Missed TensorFlow World? Check out the recap. Learn more

tf.compat.v1.tpu.experimental.AdamParameters

View source on GitHub

Class AdamParameters

Optimization parameters for Adam with TPU embeddings.

Pass this to tf.estimator.tpu.experimental.EmbeddingConfigSpec via the optimization_parameters argument to set the optimizer and its parameters. See the documentation for tf.estimator.tpu.experimental.EmbeddingConfigSpec for more details.

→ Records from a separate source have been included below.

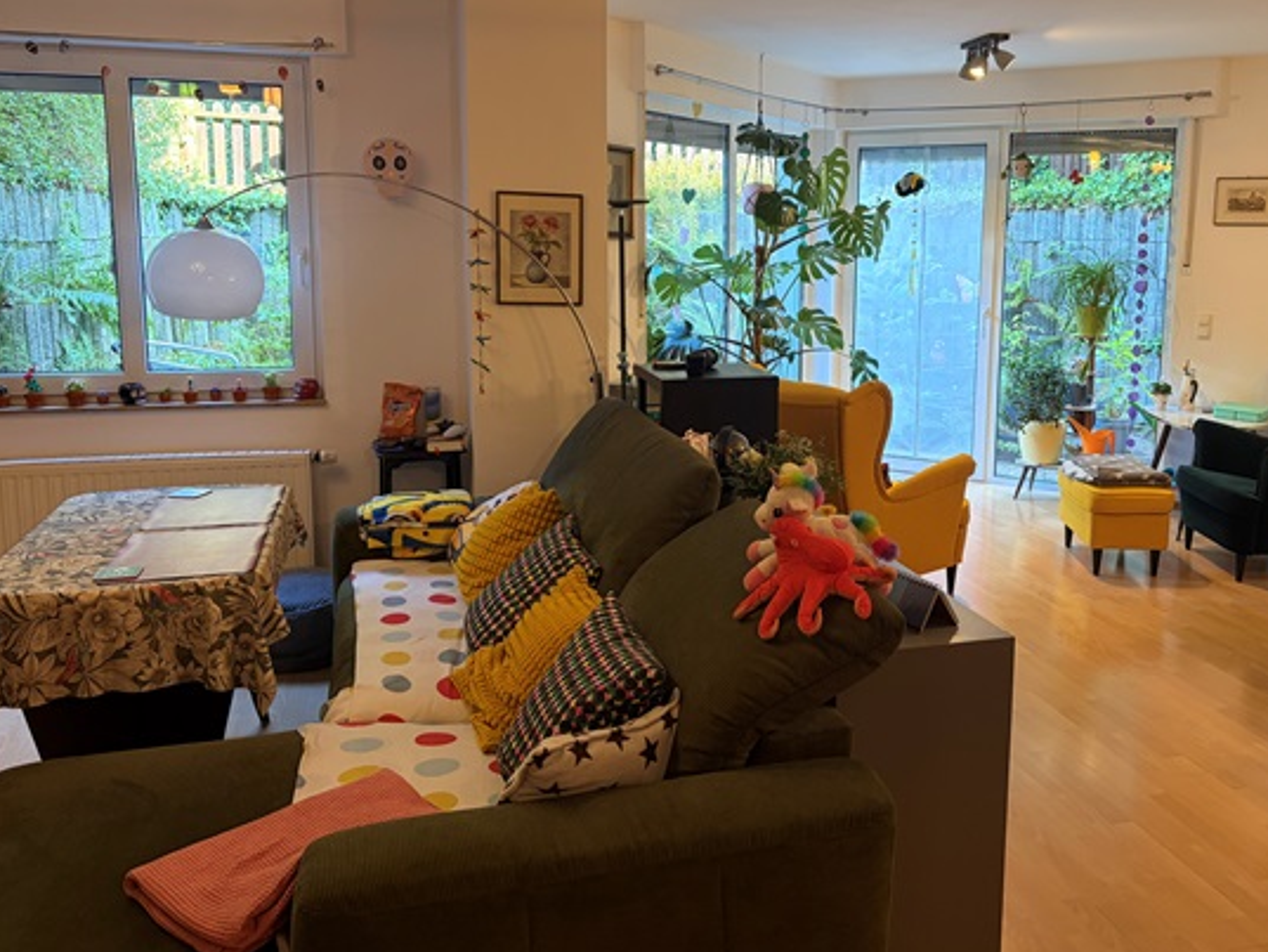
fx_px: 1136
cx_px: 737
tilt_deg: -7.8
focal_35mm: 31
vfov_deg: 45.3
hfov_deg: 58.0
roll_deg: +0.7
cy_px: 392
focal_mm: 5.96
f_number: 1.6
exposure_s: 1/50
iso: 160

estimator = tf.estimator.tpu.TPUEstimator(
    ...
    embedding_config_spec=tf.estimator.tpu.experimental.EmbeddingConfigSpec(
        ...
        optimization_parameters=tf.tpu.experimental.AdamParameters(0.1),
        ...))

__init__

View source

__init__(
    learning_rate,
    beta1=0.9,
    beta2=0.999,
    epsilon=1e-08,
    lazy_adam=True,
    sum_inside_sqrt=True,
    use_gradient_accumulation=True,
    clip_weight_min=None,
    clip_weight_max=None
)

Optimization parameters for Adam.

Args:

  • learning_rate: a floating point value. The learning rate.
  • beta1: A float value. The exponential decay rate for the 1st moment estimates.
  • beta2: A float value. The exponential decay rate for the 2nd moment estimates.
  • epsilon: A small constant for numerical stability.
  • lazy_adam: Use lazy Adam instead of Adam. Lazy Adam trains faster. Please see optimization_parameters.proto for details.
  • sum_inside_sqrt: This improves training speed. Please see optimization_parameters.proto for details.
  • use_gradient_accumulation: setting this to False makes embedding gradients calculation less accurate but faster. Please see optimization_parameters.proto for details. for details.
  • clip_weight_min: the minimum value to clip by; None means -infinity.
  • clip_weight_max: the maximum value to clip by; None means +infinity.